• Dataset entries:
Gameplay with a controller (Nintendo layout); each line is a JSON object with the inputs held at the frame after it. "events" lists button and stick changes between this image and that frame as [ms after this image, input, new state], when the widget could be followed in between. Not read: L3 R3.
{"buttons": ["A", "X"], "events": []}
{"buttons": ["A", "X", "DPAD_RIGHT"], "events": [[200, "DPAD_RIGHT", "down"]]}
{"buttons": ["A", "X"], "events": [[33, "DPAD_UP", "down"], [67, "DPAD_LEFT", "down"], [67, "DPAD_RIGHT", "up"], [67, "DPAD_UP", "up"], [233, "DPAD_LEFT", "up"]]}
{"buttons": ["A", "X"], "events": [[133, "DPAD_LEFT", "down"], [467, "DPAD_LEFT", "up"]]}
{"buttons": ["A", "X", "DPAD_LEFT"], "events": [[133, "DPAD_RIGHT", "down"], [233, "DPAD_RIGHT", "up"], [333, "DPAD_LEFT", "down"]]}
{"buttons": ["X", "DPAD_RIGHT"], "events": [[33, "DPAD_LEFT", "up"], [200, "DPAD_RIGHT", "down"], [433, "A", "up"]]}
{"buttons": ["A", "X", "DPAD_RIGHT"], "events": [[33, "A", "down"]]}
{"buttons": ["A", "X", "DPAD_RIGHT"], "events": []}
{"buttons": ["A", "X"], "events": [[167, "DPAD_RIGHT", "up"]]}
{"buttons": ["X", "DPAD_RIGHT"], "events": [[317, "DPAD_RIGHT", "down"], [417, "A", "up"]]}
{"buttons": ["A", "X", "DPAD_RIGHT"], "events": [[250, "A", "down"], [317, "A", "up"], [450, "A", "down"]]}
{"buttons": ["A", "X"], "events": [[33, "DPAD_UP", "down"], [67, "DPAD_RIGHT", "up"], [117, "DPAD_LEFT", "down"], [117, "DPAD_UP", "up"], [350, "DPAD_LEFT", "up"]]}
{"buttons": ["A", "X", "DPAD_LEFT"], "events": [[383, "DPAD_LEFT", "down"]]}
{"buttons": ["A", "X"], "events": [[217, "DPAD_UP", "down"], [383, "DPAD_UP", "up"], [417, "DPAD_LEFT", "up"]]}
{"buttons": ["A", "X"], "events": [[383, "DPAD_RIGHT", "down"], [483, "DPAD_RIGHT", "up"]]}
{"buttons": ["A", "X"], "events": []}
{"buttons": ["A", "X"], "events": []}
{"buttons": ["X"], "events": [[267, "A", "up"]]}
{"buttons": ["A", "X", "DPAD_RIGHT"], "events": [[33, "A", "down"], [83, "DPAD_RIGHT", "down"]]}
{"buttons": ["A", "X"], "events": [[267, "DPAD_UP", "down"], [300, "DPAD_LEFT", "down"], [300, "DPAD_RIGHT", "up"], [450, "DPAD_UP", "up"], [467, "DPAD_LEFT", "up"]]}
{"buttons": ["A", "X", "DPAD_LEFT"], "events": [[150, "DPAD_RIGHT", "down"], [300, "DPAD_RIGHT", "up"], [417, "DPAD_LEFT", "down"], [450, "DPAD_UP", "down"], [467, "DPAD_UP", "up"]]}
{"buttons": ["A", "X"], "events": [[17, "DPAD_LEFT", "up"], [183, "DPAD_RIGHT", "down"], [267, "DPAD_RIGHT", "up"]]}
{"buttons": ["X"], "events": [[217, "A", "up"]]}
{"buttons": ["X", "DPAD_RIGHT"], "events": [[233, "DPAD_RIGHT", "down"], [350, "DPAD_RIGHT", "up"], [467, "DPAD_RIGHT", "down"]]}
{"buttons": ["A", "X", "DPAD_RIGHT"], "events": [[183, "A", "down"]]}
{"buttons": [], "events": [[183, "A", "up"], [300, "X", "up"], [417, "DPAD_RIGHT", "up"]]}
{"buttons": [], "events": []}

• About this task:
Transcribe all of the entries without altering anything.

• Response to this exercise:
Gameplay with a controller (Nintendo layout); each line is a JSON object with the inputs held at the frame after it. "events" lists button and stick changes between this image and that frame as [ms after this image, input, new state], when the widget could be followed in between. Not read: L3 R3.
{"buttons": ["A", "X"], "events": []}
{"buttons": ["A", "X", "DPAD_RIGHT"], "events": [[200, "DPAD_RIGHT", "down"]]}
{"buttons": ["A", "X"], "events": [[33, "DPAD_UP", "down"], [67, "DPAD_LEFT", "down"], [67, "DPAD_RIGHT", "up"], [67, "DPAD_UP", "up"], [233, "DPAD_LEFT", "up"]]}
{"buttons": ["A", "X"], "events": [[133, "DPAD_LEFT", "down"], [467, "DPAD_LEFT", "up"]]}
{"buttons": ["A", "X", "DPAD_LEFT"], "events": [[133, "DPAD_RIGHT", "down"], [233, "DPAD_RIGHT", "up"], [333, "DPAD_LEFT", "down"]]}
{"buttons": ["X", "DPAD_RIGHT"], "events": [[33, "DPAD_LEFT", "up"], [200, "DPAD_RIGHT", "down"], [433, "A", "up"]]}
{"buttons": ["A", "X", "DPAD_RIGHT"], "events": [[33, "A", "down"]]}
{"buttons": ["A", "X", "DPAD_RIGHT"], "events": []}
{"buttons": ["A", "X"], "events": [[167, "DPAD_RIGHT", "up"]]}
{"buttons": ["X", "DPAD_RIGHT"], "events": [[317, "DPAD_RIGHT", "down"], [417, "A", "up"]]}
{"buttons": ["A", "X", "DPAD_RIGHT"], "events": [[250, "A", "down"], [317, "A", "up"], [450, "A", "down"]]}
{"buttons": ["A", "X"], "events": [[33, "DPAD_UP", "down"], [67, "DPAD_RIGHT", "up"], [117, "DPAD_LEFT", "down"], [117, "DPAD_UP", "up"], [350, "DPAD_LEFT", "up"]]}
{"buttons": ["A", "X", "DPAD_LEFT"], "events": [[383, "DPAD_LEFT", "down"]]}
{"buttons": ["A", "X"], "events": [[217, "DPAD_UP", "down"], [383, "DPAD_UP", "up"], [417, "DPAD_LEFT", "up"]]}
{"buttons": ["A", "X"], "events": [[383, "DPAD_RIGHT", "down"], [483, "DPAD_RIGHT", "up"]]}
{"buttons": ["A", "X"], "events": []}
{"buttons": ["A", "X"], "events": []}
{"buttons": ["X"], "events": [[267, "A", "up"]]}
{"buttons": ["A", "X", "DPAD_RIGHT"], "events": [[33, "A", "down"], [83, "DPAD_RIGHT", "down"]]}
{"buttons": ["A", "X"], "events": [[267, "DPAD_UP", "down"], [300, "DPAD_LEFT", "down"], [300, "DPAD_RIGHT", "up"], [450, "DPAD_UP", "up"], [467, "DPAD_LEFT", "up"]]}
{"buttons": ["A", "X", "DPAD_LEFT"], "events": [[150, "DPAD_RIGHT", "down"], [300, "DPAD_RIGHT", "up"], [417, "DPAD_LEFT", "down"], [450, "DPAD_UP", "down"], [467, "DPAD_UP", "up"]]}
{"buttons": ["A", "X"], "events": [[17, "DPAD_LEFT", "up"], [183, "DPAD_RIGHT", "down"], [267, "DPAD_RIGHT", "up"]]}
{"buttons": ["X"], "events": [[217, "A", "up"]]}
{"buttons": ["X", "DPAD_RIGHT"], "events": [[233, "DPAD_RIGHT", "down"], [350, "DPAD_RIGHT", "up"], [467, "DPAD_RIGHT", "down"]]}
{"buttons": ["A", "X", "DPAD_RIGHT"], "events": [[183, "A", "down"]]}
{"buttons": [], "events": [[183, "A", "up"], [300, "X", "up"], [417, "DPAD_RIGHT", "up"]]}
{"buttons": [], "events": []}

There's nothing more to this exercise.